TI: And when you think of the camp layout, so there are like these different sections, you mentioned German, Italian, Taiwanese families, your father. How did they separate the different areas?

YI: Fencing, you know, barbed wire, yeah. I guess they couldn't comingle. I don't know about the POWs, I think they were together, the Italians and Germans but I may be mistaken but I say there were two because I remember the difference in the uniform, you know.

TI: And then so tell me again when you would go to Honouliuli, you know, the POW camp, what would you do? What was your job?
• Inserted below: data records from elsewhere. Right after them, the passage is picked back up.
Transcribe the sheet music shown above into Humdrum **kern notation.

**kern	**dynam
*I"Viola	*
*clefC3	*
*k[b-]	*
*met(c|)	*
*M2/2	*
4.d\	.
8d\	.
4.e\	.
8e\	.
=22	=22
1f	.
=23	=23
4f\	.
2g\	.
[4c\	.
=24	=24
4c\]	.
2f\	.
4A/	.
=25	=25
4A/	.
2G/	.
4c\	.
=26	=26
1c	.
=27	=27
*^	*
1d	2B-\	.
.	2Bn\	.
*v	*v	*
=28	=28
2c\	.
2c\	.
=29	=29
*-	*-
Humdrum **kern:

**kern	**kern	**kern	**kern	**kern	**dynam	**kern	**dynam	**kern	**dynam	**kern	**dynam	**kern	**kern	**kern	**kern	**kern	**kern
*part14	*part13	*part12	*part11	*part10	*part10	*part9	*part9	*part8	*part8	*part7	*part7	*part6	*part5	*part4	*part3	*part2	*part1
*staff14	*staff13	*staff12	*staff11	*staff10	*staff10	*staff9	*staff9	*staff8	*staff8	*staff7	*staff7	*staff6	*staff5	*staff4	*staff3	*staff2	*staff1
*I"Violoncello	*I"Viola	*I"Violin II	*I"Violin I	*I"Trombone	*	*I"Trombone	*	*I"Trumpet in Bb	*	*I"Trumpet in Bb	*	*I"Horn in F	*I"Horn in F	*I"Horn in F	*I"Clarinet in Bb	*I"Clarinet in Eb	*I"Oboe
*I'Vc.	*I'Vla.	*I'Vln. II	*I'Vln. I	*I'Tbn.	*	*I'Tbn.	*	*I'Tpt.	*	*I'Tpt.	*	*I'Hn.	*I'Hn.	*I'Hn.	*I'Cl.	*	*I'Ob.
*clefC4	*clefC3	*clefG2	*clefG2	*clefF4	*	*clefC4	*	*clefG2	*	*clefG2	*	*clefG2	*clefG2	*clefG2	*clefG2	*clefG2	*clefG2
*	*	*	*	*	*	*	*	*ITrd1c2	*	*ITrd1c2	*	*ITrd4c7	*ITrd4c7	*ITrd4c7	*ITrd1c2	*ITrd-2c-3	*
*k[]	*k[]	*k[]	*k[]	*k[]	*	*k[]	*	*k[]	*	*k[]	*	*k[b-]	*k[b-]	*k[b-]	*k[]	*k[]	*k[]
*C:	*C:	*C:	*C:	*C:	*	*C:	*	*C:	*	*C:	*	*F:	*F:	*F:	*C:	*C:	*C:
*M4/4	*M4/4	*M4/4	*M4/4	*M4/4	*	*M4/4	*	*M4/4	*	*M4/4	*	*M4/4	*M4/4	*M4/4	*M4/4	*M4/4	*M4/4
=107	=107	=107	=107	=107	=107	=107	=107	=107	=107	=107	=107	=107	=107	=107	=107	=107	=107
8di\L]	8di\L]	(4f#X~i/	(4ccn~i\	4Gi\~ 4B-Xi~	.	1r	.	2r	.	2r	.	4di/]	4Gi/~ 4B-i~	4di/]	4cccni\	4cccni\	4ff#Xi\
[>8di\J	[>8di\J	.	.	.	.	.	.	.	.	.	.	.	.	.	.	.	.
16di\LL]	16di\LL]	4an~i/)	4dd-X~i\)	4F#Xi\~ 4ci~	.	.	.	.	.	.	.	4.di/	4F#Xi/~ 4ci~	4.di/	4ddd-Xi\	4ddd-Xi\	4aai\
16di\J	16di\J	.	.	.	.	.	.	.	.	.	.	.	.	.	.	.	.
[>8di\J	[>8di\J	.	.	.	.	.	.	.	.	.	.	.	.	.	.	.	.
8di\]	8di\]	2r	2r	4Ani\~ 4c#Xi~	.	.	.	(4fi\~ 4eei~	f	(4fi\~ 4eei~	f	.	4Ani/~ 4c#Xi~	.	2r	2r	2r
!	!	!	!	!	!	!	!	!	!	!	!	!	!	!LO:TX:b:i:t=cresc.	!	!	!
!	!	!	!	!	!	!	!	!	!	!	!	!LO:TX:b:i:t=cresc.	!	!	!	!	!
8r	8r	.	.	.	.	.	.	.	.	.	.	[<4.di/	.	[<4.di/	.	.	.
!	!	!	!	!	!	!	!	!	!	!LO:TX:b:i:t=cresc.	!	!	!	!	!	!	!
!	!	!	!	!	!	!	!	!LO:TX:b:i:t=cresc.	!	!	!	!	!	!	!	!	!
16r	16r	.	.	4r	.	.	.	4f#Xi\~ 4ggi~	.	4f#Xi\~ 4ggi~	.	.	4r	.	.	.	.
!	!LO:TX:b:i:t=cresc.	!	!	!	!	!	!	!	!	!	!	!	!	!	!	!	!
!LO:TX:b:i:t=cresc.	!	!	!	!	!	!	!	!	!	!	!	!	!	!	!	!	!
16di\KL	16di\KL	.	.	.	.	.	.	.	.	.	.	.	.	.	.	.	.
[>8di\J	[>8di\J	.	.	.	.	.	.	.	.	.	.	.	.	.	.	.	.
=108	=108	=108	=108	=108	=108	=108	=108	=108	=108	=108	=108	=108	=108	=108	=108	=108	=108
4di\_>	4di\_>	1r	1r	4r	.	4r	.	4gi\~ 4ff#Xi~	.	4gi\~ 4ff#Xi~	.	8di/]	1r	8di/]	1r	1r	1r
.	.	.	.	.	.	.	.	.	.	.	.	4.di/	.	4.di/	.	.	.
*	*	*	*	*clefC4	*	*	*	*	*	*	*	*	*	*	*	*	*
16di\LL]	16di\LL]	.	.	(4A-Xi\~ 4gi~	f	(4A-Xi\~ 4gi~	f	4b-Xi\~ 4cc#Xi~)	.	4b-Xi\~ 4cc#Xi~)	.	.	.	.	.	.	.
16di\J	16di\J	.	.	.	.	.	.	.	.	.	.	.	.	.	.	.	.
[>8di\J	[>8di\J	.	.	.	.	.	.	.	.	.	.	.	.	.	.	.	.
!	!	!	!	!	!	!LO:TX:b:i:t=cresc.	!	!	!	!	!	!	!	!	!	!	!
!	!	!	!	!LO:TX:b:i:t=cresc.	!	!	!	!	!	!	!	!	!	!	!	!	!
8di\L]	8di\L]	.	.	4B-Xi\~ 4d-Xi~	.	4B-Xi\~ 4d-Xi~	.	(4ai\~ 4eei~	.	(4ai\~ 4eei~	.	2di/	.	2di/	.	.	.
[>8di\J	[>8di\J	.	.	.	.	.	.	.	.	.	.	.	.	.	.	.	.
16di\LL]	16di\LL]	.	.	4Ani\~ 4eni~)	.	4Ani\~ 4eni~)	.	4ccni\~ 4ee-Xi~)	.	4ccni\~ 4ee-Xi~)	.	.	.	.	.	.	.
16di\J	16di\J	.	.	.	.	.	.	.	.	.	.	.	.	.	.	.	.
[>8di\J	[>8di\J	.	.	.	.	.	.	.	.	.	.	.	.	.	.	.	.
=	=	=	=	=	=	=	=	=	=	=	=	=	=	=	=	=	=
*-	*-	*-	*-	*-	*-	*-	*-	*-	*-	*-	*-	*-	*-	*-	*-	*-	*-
YI: What you call, I wonder if there was a security gate, I don't think there was a security gate into the camp, but the MP would come and meet us and then he would open the gate for us, you know, like entrance to the mess hall. But we were not allowed in the camp, the mess hall, as you go in the left side was the camp and there was big mess hall, I think, you know, that concrete area, I think that was part of the mess hall. He would watch us, he would sit down and watch us while we did our thing. But after a while, you know, we got to know him because I'd go there weekly, and talking, I'd say to him, my father's in there, you know. He said, "Well, why don't you go talk to him," you know, so he'd let me go and talk to my father over the fence and my father would give me... you know, there was a huge rationing during that time, where civilians didn't have butter, this kind of stuff. But he used to give me lots of butter to take home because, you know, what they going to use it for, you know, Japanese, they were giving them rationed butter and they didn't know what to do with it.

TI: So that's interesting, so the prisoner was giving you things to take home?

YI: Yeah, I used to take it, you know, if I knew I was going in then my mother would make extra musubi and I'd take it and give to him, yeah.

TI: And how was he when you saw him because you mentioned earlier he --

YI: He was well already and he was resigned to the fact that... I think he enjoyed it, I mean, you know, that... well, I think that's the kind of quiet my father liked, those who do a lot of reading and writing and stuff like that. And then I used to take in rags for him, they were making wooden geta, and I guess they needed they braided the rags to make the himo for the geta so I used to take in rags for him.

TI: So he would tell you what he needed and the next time you would come and bring things. And you also mentioned that the men could also have, you know, family visitation, did you ever go to any of those?

YI: No, I didn't go because, you know, I let my mother and sister go because, you know, I see him. And they tell me the visitation was in the mess hall I think.

TI: And do you recall how your mother and sister, where they would have to go to be taken to the camp? Did they have to meet like at a certain place to go?

YI: Yeah, well, actually, we had a friend in the camp that took them. But he had to stay in the car though, we didn't have transportation otherwise.